Abstract

The Hounsfield unit (HU) obtained from high resolution computed tomography (HRCT) has been used to assess lung pathology. However, lung mass density has not been quantified in vivo noninvasively. The objective of this study was to develop a method for analyzing lung mass density of superficial lung tissue of patients with interstitial lung disease (ILD) and healthy subjects using a deep neural network (DNN) and lung ultrasound surface wave elastography (LUSWE). Surface wave speeds at three vibration frequencies (100, 150 and 200 Hz) from LUSWE and a pulmonary function test (PFT) including predicted forced expiratory volume (FEV1% pre) and ratio of forced expiratory volume to forced vital capacity (FEV1%/FVC%) were used. Predefined lung mass densities based on the HU for ILD patients and healthy subjects (77 in total) were also used to train the DNN model. The DNN was composed of four hidden layers of 1024 neurons for each layer and trained for 80 epochs with a batch size of 20. The learning rate was 0.001. Performances of two types of activation functions in the DNN, rectified linear activation unit (ReLU) and exponential linear unit (ELU), as well as, machine learning models (support vector regression, random forest, Adaboost) were evaluated.
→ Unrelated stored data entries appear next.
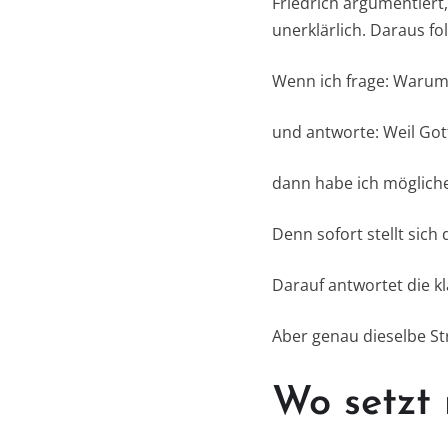
Friedrich argumentiert
unerklärlich. Daraus fo
Wenn ich frage: Warum 
und antworte: Weil Got
dann habe ich mögliche
Denn sofort stellt sich
Darauf antwortet die kl
Aber genau dieselbe St
Wo setzt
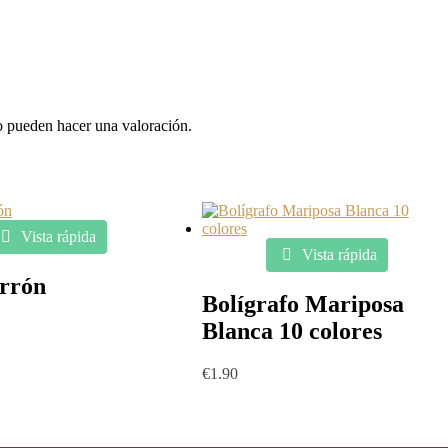
o pueden hacer una valoración.
Vista rápida
Vista rápida
rrón
Bolígrafo Mariposa
Blanca 10 colores
€
1.90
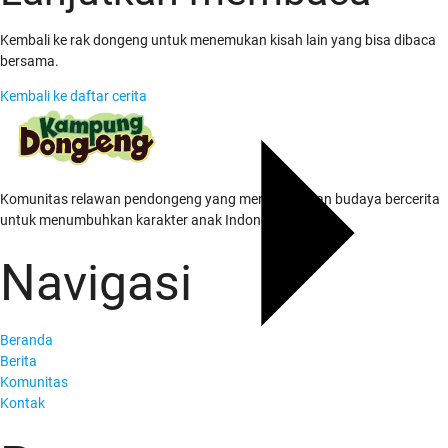
Kembali ke rak dongeng untuk menemukan kisah lain yang bisa dibaca
bersama.
Kembali ke daftar cerita
Komunitas relawan pendongeng yang menghidupkan budaya bercerita
untuk menumbuhkan karakter anak Indonesia.
Navigasi
Beranda
Berita
Komunitas
Kontak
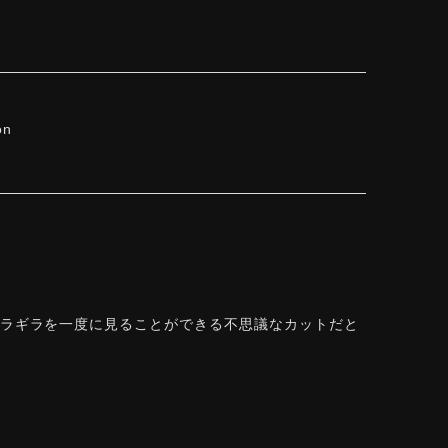
on
ギラギラを一度に見ることができる不思議なカットだと
できて感動しております。 この度はありがとうござい
を一度に」——まさにその両立を狙って設計した
r Rose Cut™ は中心から外へ広がる構成で、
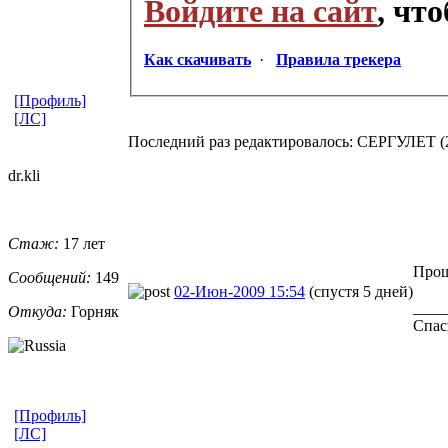
Войдите на сайт
, чт
Как скачивать
·
Правила трекера
[Профиль]
[ЛС]
Последний раз редактировалось: СЕРГУЛЕТ (20
dr.kli
Стаж:
17 лет
Прош
Сообщений:
149
02-Июн-2009 15:54
(спустя 5 дней)
____
Откуда:
Горняк
Спас
[Профиль]
[ЛС]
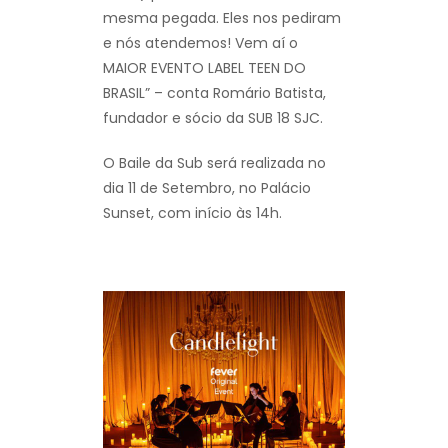
mesma pegada. Eles nos pediram
e nós atendemos! Vem aí o
MAIOR EVENTO LABEL TEEN DO
BRASIL” – conta Romário Batista,
fundador e sócio da SUB 18 SJC.
O Baile da Sub será realizada no
dia 11 de Setembro, no Palácio
Sunset, com início às 14h.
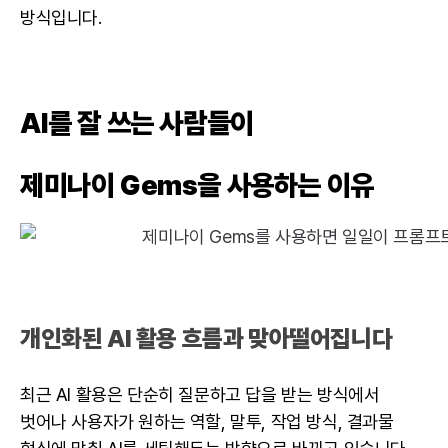
방식입니다.
AI를 잘 쓰는 사람들이
제미나이 Gems을 사용하는 이유
개인화된 AI 활용 흐름과 맞아떨어집니다
최근 AI 활용은 단순히 질문하고 답을 받는 방식에서
벗어나 사용자가 원하는 역할, 말투, 작업 방식, 결과물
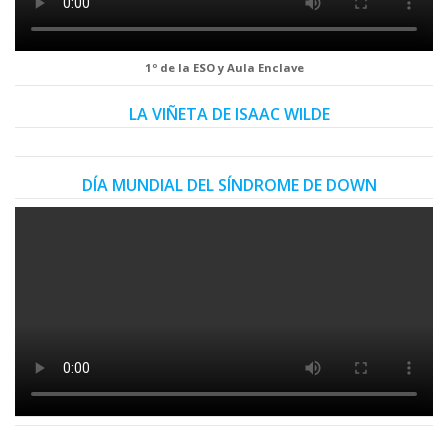
1º de la ESO y Aula Enclave
LA VIÑETA DE ISAAC WILDE
DÍA MUNDIAL DEL SÍNDROME DE DOWN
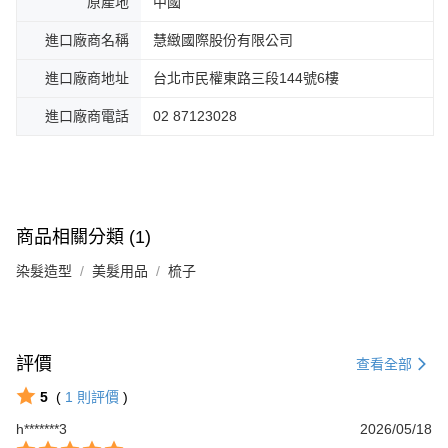
原產地
中國
進口廠商名稱
慧緻國際股份有限公司
進口廠商地址
台北市民權東路三段144號6樓
進口廠商電話
02 87123028
商品相關分類 (1)
染髮造型
美髮用品
梳子
評價
查看全部
5
(
1
則評價
)
h*******3
2026/05/18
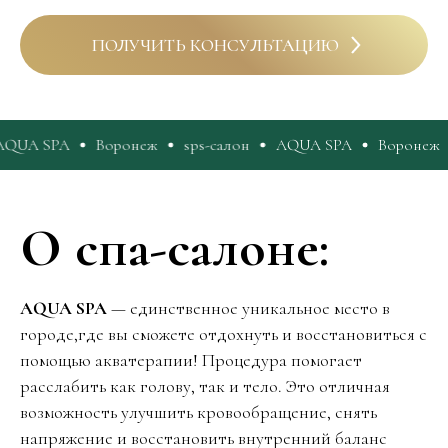
ПОЛУЧИТЬ КОНСУЛЬТАЦИЮ
Воронеж
sps-салон
AQUA SPA
Воронеж
sps-сал
О спа-салоне:
AQUA SPA
— единственное уникальное место в
городе,где вы сможете отдохнуть и восстановиться с
помощью акватерапии! Процедура помогает
расслабить как голову, так и тело. Это отличная
возможность улучшить кровообращение, снять
напряжение и восстановить внутренний баланс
The test dataset of wave speeds, FEV1% pre and FEV%/FVC%, was used to predict lung mass density. The results showed that predictions using a DNN with ELU obtained a comparatively better performance in the testing dataset (accuracy = 0.89) than those of DNN with ReLU or machine learning models. This method may be useful to noninvasively analyze lung mass density by using the DNN model together with the measurements from LUSWE and PFT.